Content starts

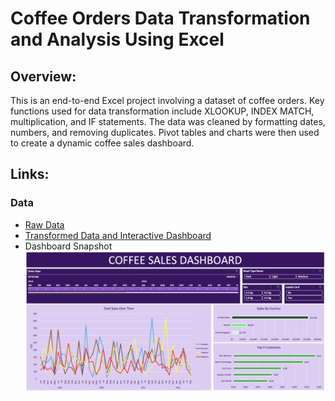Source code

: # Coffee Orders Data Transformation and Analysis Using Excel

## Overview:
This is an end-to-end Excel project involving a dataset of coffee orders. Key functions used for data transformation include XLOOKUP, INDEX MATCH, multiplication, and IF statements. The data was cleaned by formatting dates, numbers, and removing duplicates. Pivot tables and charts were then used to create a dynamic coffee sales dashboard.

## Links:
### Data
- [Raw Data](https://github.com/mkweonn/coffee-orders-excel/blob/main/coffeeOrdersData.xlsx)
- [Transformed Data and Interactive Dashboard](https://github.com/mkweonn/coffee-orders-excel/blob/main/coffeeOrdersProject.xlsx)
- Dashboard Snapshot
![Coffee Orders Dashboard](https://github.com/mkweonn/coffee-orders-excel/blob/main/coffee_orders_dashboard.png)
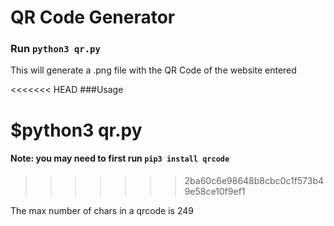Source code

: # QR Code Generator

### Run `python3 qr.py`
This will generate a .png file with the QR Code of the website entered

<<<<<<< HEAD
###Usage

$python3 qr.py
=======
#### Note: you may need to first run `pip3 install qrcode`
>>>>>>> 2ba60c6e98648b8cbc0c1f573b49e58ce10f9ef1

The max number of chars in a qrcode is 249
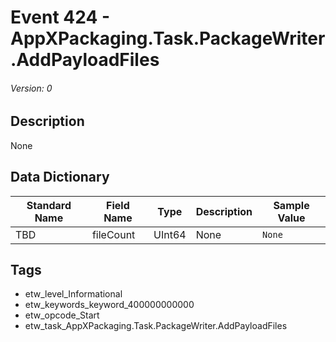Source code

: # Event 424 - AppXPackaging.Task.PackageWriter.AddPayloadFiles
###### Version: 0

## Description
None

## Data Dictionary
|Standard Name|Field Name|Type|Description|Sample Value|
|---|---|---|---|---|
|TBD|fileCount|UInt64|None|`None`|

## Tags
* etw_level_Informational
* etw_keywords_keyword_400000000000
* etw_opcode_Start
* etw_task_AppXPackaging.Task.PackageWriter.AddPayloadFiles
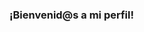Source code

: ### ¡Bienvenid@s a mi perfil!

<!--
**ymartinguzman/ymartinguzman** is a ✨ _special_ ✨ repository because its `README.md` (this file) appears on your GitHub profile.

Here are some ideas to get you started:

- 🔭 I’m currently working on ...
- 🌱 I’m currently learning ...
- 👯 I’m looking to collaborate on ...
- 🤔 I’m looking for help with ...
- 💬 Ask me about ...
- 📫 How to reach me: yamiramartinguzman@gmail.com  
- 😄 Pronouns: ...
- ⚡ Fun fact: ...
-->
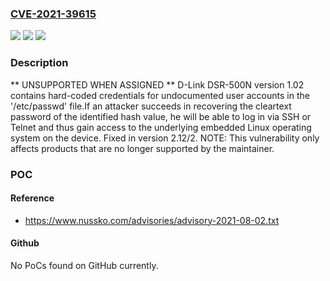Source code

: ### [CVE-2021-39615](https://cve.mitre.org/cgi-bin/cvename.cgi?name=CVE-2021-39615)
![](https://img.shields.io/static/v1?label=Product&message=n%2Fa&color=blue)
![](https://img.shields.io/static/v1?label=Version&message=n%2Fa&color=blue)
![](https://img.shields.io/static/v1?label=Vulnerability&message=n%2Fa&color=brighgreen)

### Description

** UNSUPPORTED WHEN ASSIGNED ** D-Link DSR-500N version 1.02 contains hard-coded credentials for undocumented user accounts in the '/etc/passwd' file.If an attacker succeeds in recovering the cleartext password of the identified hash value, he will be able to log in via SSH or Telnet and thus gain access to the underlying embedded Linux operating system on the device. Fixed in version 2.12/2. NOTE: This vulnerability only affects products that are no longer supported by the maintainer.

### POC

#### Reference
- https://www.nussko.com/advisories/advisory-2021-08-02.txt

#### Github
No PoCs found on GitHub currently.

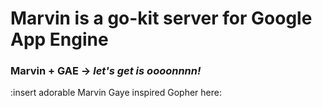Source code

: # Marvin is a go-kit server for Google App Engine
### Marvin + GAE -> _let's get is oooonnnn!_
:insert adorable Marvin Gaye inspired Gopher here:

Content ends

- [WORK REQUIRED] Extract the source text from every entry in the data above verbatim, leaving out the pictures.

- [COMPLETED TASK]
Source code

: # Coffee Orders Data Transformation and Analysis Using Excel

## Overview:
This is an end-to-end Excel project involving a dataset of coffee orders. Key functions used for data transformation include XLOOKUP, INDEX MATCH, multiplication, and IF statements. The data was cleaned by formatting dates, numbers, and removing duplicates. Pivot tables and charts were then used to create a dynamic coffee sales dashboard.

## Links:
### Data
- [Raw Data](https://github.com/mkweonn/coffee-orders-excel/blob/main/coffeeOrdersData.xlsx)
- [Transformed Data and Interactive Dashboard](https://github.com/mkweonn/coffee-orders-excel/blob/main/coffeeOrdersProject.xlsx)
- Dashboard Snapshot
![Coffee Orders Dashboard](https://github.com/mkweonn/coffee-orders-excel/blob/main/coffee_orders_dashboard.png)
Source code

: # QR Code Generator

### Run `python3 qr.py`
This will generate a .png file with the QR Code of the website entered

<<<<<<< HEAD
###Usage

$python3 qr.py
=======
#### Note: you may need to first run `pip3 install qrcode`
>>>>>>> 2ba60c6e98648b8cbc0c1f573b49e58ce10f9ef1

The max number of chars in a qrcode is 249
Source code

: # Event 424 - AppXPackaging.Task.PackageWriter.AddPayloadFiles
###### Version: 0

## Description
None

## Data Dictionary
|Standard Name|Field Name|Type|Description|Sample Value|
|---|---|---|---|---|
|TBD|fileCount|UInt64|None|`None`|

## Tags
* etw_level_Informational
* etw_keywords_keyword_400000000000
* etw_opcode_Start
* etw_task_AppXPackaging.Task.PackageWriter.AddPayloadFiles
Source code

: ### ¡Bienvenid@s a mi perfil!

<!--
**ymartinguzman/ymartinguzman** is a ✨ _special_ ✨ repository because its `README.md` (this file) appears on your GitHub profile.

Here are some ideas to get you started:

- 🔭 I’m currently working on ...
- 🌱 I’m currently learning ...
- 👯 I’m looking to collaborate on ...
- 🤔 I’m looking for help with ...
- 💬 Ask me about ...
- 📫 How to reach me: yamiramartinguzman@gmail.com  
- 😄 Pronouns: ...
- ⚡ Fun fact: ...
-->
Source code

: ### [CVE-2021-39615](https://cve.mitre.org/cgi-bin/cvename.cgi?name=CVE-2021-39615)
![](https://img.shields.io/static/v1?label=Product&message=n%2Fa&color=blue)
![](https://img.shields.io/static/v1?label=Version&message=n%2Fa&color=blue)
![](https://img.shields.io/static/v1?label=Vulnerability&message=n%2Fa&color=brighgreen)

### Description

** UNSUPPORTED WHEN ASSIGNED ** D-Link DSR-500N version 1.02 contains hard-coded credentials for undocumented user accounts in the '/etc/passwd' file.If an attacker succeeds in recovering the cleartext password of the identified hash value, he will be able to log in via SSH or Telnet and thus gain access to the underlying embedded Linux operating system on the device. Fixed in version 2.12/2. NOTE: This vulnerability only affects products that are no longer supported by the maintainer.

### POC

#### Reference
- https://www.nussko.com/advisories/advisory-2021-08-02.txt

#### Github
No PoCs found on GitHub currently.

Source code

: # Marvin is a go-kit server for Google App Engine
### Marvin + GAE -> _let's get is oooonnnn!_
:insert adorable Marvin Gaye inspired Gopher here:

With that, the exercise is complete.